> [Directions for this task]
Gather each line of the entries below that includes "discordapp".

> [Data records]
____________

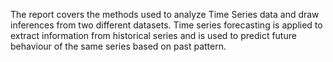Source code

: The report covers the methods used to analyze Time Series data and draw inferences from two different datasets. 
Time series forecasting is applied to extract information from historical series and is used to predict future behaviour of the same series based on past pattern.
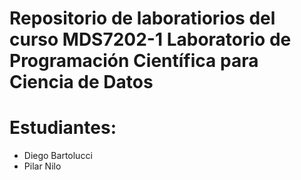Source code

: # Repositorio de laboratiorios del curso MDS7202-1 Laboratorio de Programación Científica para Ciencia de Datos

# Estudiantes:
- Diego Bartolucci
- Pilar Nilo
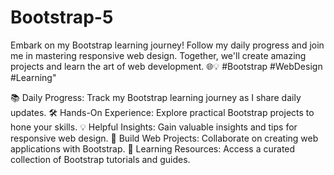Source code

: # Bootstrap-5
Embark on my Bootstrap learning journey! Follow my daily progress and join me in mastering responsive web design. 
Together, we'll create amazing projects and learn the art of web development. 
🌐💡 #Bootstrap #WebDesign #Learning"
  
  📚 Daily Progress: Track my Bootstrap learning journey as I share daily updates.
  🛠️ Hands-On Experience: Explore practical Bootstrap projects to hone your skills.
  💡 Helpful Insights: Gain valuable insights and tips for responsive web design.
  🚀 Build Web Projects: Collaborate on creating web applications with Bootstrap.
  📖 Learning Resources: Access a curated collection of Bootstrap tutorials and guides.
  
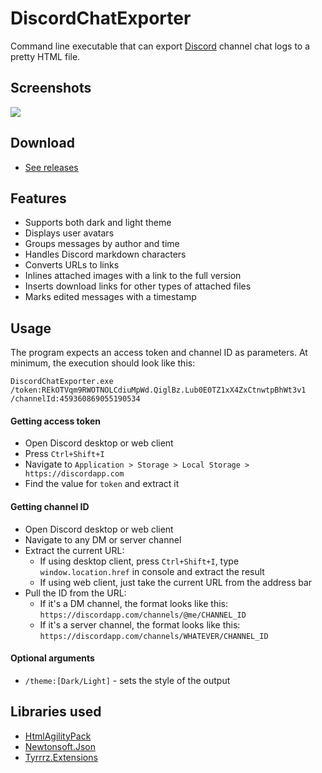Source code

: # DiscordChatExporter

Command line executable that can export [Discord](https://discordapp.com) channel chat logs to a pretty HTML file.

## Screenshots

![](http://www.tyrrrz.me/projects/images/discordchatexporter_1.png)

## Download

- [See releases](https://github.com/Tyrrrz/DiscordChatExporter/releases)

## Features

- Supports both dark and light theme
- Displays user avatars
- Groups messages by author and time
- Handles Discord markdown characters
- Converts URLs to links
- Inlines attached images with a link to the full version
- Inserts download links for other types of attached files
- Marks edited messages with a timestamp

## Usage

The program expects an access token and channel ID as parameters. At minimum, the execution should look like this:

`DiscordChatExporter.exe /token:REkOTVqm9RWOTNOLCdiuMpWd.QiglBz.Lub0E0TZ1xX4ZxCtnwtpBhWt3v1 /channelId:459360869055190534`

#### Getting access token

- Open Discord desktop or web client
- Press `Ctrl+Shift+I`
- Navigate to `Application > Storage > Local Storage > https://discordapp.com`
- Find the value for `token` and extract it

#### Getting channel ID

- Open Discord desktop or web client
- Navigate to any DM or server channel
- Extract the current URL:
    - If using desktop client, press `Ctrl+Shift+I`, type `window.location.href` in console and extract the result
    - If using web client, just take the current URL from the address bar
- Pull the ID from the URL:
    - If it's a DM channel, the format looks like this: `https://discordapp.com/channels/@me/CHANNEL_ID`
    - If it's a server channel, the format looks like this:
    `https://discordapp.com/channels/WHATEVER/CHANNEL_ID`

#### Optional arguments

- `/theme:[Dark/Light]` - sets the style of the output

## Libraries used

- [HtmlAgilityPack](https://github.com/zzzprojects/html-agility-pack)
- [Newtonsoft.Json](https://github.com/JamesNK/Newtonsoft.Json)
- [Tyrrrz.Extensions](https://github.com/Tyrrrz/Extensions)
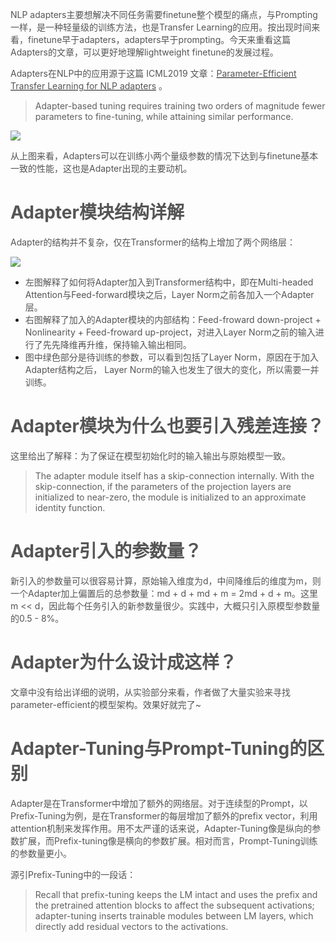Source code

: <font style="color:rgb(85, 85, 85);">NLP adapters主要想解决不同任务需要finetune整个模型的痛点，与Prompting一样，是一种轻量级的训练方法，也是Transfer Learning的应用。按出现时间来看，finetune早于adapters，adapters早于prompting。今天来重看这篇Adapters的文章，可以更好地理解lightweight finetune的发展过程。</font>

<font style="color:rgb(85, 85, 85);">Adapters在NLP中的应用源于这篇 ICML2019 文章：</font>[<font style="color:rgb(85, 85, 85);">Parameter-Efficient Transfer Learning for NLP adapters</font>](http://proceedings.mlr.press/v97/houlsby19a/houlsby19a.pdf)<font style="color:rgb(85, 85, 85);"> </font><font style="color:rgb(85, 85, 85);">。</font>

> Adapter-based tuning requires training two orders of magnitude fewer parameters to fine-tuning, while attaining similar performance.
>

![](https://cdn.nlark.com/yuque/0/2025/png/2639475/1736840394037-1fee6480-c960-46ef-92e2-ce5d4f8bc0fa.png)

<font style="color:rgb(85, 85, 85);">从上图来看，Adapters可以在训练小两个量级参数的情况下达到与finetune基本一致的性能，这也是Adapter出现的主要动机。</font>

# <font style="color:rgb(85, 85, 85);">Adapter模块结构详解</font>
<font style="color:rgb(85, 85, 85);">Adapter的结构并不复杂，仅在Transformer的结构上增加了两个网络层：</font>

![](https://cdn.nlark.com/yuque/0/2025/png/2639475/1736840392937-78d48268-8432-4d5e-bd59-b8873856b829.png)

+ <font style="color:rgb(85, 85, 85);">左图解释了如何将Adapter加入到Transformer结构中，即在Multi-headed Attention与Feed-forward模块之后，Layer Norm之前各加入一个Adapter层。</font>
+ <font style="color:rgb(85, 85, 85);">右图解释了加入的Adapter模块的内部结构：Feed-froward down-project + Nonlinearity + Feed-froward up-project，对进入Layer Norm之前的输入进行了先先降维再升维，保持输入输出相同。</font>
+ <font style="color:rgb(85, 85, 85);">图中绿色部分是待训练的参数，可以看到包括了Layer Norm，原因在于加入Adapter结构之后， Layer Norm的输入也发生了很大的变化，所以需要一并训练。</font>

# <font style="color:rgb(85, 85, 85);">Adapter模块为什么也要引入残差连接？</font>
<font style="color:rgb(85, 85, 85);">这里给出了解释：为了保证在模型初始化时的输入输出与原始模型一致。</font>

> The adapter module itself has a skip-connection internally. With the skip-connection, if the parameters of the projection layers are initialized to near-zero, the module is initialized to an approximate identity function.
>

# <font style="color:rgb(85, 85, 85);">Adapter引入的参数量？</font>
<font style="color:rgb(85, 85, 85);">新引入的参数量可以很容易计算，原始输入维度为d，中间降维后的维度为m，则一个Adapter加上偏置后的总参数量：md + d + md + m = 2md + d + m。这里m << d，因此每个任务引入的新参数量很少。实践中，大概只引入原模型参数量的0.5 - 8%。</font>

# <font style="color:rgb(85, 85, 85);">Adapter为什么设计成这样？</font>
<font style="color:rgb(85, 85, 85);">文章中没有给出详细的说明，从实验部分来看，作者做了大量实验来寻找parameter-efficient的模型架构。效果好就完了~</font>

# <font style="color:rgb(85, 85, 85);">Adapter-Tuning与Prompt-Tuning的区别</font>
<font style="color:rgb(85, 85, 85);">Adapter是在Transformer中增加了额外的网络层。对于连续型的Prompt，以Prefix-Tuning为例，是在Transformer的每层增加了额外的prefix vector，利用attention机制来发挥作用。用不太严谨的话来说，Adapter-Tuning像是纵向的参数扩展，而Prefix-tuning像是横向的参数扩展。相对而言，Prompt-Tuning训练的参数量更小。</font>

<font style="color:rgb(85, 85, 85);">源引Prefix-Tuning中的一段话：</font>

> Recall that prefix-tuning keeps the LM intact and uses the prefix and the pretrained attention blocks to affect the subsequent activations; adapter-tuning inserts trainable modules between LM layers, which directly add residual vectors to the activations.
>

____________

> [Solved problem]
Command line executable that can export [Discord](https://discordapp.com) channel chat logs to a pretty HTML file.
- Navigate to `Application > Storage > Local Storage > https://discordapp.com`
    - If it's a DM channel, the format looks like this: `https://discordapp.com/channels/@me/CHANNEL_ID`
    `https://discordapp.com/channels/WHATEVER/CHANNEL_ID`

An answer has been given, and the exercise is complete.